→ **Given instruction**
Count the lines of the listing below that contain the string "qSketchRegion", treating case as significant. Reply with the number alone.

***** Supplied records *****

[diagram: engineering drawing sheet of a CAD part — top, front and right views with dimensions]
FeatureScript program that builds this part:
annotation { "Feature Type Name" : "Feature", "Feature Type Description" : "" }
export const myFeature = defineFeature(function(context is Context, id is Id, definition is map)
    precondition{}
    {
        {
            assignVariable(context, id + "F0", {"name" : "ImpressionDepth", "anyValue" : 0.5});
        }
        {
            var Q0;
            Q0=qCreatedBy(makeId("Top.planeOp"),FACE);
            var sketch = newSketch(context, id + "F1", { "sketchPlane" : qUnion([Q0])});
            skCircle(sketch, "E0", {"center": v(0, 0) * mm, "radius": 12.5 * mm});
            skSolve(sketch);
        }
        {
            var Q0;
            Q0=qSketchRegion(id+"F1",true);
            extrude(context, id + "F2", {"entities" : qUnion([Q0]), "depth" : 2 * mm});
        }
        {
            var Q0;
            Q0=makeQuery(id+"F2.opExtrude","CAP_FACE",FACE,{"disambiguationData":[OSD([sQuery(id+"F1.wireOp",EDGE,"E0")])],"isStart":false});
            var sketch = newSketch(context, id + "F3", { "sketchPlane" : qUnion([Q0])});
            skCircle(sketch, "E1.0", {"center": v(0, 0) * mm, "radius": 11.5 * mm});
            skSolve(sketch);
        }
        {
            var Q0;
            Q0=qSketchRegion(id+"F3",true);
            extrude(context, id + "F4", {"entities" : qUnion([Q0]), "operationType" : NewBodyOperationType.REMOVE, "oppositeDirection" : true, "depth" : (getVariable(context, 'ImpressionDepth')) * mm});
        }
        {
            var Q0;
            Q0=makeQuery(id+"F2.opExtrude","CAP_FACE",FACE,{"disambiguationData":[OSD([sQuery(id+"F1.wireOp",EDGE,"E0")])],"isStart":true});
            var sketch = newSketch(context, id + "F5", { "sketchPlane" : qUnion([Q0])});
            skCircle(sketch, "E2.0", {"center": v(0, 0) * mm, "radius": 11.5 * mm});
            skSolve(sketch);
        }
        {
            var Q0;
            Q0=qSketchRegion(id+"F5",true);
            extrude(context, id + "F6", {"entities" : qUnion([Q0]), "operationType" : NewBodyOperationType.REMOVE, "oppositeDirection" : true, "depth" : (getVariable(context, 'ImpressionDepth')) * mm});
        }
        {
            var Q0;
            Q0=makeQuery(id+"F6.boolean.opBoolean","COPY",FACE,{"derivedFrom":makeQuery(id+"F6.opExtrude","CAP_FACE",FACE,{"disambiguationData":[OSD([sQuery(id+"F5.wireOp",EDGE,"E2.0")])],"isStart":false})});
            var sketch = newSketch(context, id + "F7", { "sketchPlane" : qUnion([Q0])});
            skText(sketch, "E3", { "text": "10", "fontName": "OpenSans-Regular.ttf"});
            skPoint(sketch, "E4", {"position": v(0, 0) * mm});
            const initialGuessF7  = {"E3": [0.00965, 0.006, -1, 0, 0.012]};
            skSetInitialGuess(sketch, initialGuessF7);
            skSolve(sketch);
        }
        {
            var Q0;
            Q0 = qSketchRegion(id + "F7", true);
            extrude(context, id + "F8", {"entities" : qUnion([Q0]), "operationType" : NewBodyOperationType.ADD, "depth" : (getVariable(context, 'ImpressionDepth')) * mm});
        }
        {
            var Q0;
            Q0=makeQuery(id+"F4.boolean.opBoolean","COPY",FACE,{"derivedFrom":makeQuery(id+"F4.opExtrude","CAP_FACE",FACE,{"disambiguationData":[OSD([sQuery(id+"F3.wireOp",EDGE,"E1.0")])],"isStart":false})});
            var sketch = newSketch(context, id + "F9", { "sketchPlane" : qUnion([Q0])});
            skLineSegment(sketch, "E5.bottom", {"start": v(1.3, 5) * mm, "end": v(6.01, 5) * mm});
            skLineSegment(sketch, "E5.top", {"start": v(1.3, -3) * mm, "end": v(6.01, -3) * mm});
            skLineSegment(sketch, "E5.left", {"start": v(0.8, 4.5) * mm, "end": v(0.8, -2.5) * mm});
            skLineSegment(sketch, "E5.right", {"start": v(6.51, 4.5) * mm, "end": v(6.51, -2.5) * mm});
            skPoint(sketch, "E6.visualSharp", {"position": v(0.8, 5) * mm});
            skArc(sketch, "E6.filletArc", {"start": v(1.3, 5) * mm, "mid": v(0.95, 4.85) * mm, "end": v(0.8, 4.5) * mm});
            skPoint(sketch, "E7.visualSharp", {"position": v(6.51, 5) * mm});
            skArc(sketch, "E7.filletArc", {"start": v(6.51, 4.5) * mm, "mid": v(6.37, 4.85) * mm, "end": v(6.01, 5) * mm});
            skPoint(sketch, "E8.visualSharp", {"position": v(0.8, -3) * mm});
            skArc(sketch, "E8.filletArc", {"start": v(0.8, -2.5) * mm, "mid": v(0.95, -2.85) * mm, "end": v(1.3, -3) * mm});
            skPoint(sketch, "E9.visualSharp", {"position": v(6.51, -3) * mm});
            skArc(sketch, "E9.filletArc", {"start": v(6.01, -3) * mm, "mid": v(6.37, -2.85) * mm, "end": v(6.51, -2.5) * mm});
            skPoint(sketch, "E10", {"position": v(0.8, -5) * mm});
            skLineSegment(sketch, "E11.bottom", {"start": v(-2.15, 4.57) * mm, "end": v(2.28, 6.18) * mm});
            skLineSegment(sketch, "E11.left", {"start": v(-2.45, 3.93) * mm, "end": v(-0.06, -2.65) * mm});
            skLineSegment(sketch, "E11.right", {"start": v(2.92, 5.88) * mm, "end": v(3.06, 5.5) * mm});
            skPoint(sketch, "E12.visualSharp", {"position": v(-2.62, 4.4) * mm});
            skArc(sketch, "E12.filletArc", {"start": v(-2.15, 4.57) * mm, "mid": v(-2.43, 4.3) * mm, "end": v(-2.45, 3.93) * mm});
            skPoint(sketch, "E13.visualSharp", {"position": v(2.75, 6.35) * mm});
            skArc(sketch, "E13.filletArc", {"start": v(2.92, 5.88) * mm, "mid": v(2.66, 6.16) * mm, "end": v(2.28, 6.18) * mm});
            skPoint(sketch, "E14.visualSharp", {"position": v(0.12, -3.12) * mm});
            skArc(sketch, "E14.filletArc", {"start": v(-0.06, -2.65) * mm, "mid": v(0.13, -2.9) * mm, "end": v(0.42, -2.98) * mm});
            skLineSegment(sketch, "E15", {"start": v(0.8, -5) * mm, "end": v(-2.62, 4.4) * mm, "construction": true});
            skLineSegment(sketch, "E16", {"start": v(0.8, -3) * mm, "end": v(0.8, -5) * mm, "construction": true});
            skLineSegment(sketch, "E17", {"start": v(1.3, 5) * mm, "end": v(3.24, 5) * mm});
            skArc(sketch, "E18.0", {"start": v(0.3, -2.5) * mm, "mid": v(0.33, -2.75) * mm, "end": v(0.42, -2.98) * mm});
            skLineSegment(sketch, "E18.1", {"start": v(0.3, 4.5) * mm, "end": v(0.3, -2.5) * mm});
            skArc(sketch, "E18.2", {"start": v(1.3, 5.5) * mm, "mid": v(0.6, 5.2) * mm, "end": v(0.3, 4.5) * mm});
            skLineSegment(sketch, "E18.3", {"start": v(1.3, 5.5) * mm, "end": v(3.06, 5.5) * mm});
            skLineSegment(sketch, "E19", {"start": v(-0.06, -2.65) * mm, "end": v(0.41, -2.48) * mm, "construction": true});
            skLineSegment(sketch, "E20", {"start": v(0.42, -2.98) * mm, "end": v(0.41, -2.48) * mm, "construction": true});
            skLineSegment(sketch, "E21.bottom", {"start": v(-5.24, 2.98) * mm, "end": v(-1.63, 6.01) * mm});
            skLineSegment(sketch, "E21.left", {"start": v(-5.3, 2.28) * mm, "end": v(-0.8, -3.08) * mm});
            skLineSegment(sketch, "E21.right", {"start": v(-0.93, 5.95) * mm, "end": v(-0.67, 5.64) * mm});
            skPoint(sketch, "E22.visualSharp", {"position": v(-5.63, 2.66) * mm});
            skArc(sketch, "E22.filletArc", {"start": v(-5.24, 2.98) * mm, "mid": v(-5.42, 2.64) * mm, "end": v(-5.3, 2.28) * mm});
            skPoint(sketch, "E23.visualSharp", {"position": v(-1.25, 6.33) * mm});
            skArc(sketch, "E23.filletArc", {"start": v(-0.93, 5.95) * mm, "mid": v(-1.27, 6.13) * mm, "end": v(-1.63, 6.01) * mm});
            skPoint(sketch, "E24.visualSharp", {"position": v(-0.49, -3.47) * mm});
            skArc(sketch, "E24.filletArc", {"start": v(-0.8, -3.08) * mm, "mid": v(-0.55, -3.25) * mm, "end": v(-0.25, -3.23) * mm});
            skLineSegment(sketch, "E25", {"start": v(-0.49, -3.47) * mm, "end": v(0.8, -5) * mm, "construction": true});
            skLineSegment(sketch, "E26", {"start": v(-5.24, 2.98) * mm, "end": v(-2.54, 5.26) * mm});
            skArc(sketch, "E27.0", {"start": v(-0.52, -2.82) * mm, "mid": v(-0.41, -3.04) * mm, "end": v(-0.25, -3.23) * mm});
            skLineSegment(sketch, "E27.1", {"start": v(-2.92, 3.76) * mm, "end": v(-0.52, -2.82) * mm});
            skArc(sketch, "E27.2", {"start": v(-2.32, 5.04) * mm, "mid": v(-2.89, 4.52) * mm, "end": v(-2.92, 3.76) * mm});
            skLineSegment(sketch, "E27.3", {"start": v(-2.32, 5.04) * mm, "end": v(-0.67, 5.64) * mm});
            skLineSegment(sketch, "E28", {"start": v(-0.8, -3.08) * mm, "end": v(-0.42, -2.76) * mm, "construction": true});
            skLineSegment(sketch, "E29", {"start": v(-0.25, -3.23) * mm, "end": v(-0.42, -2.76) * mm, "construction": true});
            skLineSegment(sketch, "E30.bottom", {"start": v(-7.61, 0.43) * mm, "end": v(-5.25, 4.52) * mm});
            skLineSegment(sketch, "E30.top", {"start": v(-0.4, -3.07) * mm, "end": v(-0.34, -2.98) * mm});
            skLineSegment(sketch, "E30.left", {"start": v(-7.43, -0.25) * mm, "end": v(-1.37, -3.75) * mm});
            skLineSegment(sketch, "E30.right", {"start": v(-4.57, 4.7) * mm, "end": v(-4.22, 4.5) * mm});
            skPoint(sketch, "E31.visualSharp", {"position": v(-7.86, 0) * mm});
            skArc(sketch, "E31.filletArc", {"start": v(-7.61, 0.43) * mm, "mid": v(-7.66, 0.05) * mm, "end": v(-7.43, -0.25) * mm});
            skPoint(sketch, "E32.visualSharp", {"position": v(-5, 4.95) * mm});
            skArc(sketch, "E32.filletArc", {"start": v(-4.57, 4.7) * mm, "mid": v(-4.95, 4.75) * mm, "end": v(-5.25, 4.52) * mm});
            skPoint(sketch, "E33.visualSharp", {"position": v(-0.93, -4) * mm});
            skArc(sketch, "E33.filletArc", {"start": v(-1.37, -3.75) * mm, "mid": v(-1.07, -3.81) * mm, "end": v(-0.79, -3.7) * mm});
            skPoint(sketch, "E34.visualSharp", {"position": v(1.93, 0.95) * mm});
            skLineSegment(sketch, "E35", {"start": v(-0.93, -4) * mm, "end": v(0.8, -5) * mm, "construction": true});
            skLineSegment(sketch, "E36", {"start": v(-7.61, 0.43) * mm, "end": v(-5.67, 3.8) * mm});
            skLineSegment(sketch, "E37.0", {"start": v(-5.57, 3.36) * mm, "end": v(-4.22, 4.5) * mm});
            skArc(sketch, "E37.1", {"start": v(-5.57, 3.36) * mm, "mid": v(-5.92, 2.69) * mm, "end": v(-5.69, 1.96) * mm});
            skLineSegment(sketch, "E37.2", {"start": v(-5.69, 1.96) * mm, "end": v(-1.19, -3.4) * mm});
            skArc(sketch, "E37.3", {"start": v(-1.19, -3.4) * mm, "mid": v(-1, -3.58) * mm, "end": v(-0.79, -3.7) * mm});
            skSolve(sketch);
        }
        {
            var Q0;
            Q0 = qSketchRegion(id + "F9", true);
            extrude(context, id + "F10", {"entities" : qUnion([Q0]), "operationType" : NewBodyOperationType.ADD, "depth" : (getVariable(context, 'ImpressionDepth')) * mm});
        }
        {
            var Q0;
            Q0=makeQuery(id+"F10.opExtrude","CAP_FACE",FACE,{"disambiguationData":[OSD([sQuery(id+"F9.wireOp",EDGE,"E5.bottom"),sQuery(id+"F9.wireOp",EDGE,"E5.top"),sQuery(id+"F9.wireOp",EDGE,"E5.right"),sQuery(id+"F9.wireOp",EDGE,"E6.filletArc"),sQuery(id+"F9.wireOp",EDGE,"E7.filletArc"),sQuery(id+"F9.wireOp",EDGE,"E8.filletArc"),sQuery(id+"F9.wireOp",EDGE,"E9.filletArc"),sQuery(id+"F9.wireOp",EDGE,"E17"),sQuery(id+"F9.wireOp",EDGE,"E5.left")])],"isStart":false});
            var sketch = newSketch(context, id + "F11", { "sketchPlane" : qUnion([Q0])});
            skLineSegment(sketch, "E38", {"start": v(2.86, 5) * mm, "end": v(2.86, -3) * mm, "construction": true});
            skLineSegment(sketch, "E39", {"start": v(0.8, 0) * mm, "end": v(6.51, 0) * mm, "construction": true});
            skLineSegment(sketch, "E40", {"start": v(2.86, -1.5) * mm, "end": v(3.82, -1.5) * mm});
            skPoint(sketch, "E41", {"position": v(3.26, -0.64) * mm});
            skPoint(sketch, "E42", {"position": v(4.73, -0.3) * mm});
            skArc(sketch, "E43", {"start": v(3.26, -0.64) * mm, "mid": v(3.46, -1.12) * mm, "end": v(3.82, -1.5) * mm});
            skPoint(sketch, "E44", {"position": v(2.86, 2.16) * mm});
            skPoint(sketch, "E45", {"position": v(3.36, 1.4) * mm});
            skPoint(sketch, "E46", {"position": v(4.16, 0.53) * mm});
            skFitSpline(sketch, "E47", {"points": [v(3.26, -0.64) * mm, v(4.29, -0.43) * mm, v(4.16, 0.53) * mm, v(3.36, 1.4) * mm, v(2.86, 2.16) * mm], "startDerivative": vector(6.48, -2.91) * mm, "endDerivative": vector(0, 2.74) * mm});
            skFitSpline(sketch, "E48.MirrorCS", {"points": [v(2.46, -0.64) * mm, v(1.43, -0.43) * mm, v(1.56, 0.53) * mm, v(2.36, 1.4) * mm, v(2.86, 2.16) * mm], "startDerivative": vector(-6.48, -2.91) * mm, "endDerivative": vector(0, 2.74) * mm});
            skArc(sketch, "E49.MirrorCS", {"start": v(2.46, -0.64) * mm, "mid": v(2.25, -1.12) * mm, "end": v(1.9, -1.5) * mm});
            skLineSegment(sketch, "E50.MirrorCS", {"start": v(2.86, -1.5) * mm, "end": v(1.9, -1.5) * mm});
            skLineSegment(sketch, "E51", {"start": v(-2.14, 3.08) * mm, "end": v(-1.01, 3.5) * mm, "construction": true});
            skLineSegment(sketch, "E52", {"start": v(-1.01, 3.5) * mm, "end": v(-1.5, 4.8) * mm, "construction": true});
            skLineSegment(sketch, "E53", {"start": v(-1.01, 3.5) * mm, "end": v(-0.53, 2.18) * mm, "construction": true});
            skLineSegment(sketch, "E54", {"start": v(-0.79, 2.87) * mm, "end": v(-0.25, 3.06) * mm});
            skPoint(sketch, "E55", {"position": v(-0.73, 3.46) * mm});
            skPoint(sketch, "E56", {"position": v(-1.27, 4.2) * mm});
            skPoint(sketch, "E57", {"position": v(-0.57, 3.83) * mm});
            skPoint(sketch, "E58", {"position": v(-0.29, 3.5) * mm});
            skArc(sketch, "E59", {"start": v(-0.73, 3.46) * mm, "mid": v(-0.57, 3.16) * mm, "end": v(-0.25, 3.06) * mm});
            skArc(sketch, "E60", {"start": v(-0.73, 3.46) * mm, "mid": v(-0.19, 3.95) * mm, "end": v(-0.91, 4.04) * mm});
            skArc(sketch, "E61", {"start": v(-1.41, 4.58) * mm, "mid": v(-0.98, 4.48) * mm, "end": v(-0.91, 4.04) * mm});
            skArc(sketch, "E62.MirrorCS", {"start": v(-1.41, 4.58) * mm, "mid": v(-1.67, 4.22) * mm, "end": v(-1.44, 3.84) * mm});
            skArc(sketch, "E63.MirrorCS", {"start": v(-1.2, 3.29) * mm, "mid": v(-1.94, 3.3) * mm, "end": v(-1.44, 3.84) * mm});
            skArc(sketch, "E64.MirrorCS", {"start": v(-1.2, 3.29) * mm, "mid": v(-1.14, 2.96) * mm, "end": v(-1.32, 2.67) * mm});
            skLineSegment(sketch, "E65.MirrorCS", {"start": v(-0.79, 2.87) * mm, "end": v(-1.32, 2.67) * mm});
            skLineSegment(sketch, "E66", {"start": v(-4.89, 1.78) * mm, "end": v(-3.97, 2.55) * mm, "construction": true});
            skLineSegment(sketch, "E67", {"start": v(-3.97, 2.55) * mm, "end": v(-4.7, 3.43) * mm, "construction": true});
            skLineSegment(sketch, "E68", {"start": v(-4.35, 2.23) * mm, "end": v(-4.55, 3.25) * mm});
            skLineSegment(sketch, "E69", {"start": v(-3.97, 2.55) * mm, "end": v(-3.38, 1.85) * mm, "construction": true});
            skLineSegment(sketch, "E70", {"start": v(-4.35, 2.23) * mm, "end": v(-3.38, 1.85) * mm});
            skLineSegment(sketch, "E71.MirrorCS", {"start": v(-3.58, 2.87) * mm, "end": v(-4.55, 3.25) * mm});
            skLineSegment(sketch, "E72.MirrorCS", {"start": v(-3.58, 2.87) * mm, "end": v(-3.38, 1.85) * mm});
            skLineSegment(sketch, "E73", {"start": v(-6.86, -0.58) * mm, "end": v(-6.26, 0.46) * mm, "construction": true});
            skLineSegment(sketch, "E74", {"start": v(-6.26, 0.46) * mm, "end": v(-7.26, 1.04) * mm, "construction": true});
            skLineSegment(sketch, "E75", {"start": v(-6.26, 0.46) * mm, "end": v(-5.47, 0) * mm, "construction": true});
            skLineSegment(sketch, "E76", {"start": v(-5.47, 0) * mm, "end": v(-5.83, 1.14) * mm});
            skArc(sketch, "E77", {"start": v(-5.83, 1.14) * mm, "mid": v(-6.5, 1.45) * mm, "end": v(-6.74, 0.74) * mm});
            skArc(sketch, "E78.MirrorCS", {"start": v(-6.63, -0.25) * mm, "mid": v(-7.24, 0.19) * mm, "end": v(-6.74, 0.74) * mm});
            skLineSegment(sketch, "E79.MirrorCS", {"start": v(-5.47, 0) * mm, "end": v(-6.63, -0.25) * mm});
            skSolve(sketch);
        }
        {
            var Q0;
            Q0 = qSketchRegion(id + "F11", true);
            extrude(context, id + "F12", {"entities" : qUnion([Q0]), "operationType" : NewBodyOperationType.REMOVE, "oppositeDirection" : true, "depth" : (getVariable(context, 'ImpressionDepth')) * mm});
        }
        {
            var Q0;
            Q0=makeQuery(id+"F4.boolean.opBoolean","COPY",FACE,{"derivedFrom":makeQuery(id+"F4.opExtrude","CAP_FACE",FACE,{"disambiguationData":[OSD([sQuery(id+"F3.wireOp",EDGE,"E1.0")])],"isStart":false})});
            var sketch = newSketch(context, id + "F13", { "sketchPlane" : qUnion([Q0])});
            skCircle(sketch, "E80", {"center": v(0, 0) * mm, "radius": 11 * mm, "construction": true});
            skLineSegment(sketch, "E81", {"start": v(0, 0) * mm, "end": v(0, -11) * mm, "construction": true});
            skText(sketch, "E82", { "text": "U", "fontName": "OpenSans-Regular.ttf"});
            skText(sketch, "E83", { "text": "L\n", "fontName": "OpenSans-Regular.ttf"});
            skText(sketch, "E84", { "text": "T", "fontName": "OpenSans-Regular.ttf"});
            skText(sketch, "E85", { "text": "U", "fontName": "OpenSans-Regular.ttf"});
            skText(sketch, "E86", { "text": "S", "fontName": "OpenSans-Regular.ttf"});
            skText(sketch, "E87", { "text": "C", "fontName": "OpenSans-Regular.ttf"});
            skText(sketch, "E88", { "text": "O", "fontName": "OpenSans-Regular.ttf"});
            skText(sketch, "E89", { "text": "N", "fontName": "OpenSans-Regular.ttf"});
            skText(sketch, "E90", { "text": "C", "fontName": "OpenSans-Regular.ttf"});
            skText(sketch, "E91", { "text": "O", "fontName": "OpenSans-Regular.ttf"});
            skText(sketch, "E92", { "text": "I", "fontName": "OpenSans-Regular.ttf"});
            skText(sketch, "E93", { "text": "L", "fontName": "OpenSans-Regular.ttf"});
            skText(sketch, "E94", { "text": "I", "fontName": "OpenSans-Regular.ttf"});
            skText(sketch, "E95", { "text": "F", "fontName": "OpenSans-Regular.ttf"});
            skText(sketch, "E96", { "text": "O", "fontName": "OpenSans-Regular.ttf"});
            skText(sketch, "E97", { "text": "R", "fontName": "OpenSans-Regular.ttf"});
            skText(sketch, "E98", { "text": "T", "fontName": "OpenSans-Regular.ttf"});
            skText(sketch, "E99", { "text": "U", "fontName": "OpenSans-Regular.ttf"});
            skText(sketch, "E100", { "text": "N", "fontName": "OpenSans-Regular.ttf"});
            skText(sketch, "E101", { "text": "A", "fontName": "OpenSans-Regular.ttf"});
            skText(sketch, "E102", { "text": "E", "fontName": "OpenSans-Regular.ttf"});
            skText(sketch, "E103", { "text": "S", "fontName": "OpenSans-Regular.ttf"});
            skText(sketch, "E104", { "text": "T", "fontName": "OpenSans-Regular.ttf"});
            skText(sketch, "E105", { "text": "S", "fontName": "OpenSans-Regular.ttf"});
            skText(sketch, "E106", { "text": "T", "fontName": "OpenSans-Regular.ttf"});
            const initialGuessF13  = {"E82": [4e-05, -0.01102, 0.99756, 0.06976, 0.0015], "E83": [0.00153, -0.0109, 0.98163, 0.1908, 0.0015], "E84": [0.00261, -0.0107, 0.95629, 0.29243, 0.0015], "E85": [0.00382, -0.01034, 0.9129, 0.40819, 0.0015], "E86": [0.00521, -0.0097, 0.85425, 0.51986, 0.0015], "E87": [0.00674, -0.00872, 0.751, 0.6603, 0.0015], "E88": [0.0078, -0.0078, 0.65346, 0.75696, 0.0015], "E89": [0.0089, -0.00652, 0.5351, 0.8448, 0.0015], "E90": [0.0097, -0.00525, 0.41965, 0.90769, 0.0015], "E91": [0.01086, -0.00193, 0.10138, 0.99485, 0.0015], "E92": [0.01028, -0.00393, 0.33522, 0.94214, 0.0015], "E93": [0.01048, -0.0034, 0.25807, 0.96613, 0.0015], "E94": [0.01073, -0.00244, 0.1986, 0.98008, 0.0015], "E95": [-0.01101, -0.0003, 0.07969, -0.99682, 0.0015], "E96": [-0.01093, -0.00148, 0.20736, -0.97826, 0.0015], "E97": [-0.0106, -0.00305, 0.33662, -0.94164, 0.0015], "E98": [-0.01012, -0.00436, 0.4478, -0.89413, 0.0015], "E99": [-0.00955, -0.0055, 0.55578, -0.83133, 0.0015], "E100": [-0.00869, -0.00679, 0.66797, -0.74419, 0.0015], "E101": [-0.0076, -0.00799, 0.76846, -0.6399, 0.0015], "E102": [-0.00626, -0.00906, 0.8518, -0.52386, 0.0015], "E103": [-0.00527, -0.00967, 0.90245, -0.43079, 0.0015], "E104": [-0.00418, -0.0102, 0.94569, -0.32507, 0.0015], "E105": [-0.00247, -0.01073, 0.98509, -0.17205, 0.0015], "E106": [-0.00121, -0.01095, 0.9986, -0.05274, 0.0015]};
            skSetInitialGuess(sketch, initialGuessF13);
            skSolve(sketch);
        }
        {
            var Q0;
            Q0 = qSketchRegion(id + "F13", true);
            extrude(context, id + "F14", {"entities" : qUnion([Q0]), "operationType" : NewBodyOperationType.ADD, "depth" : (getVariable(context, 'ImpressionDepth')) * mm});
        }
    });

*****

→ **Solution to this task**
7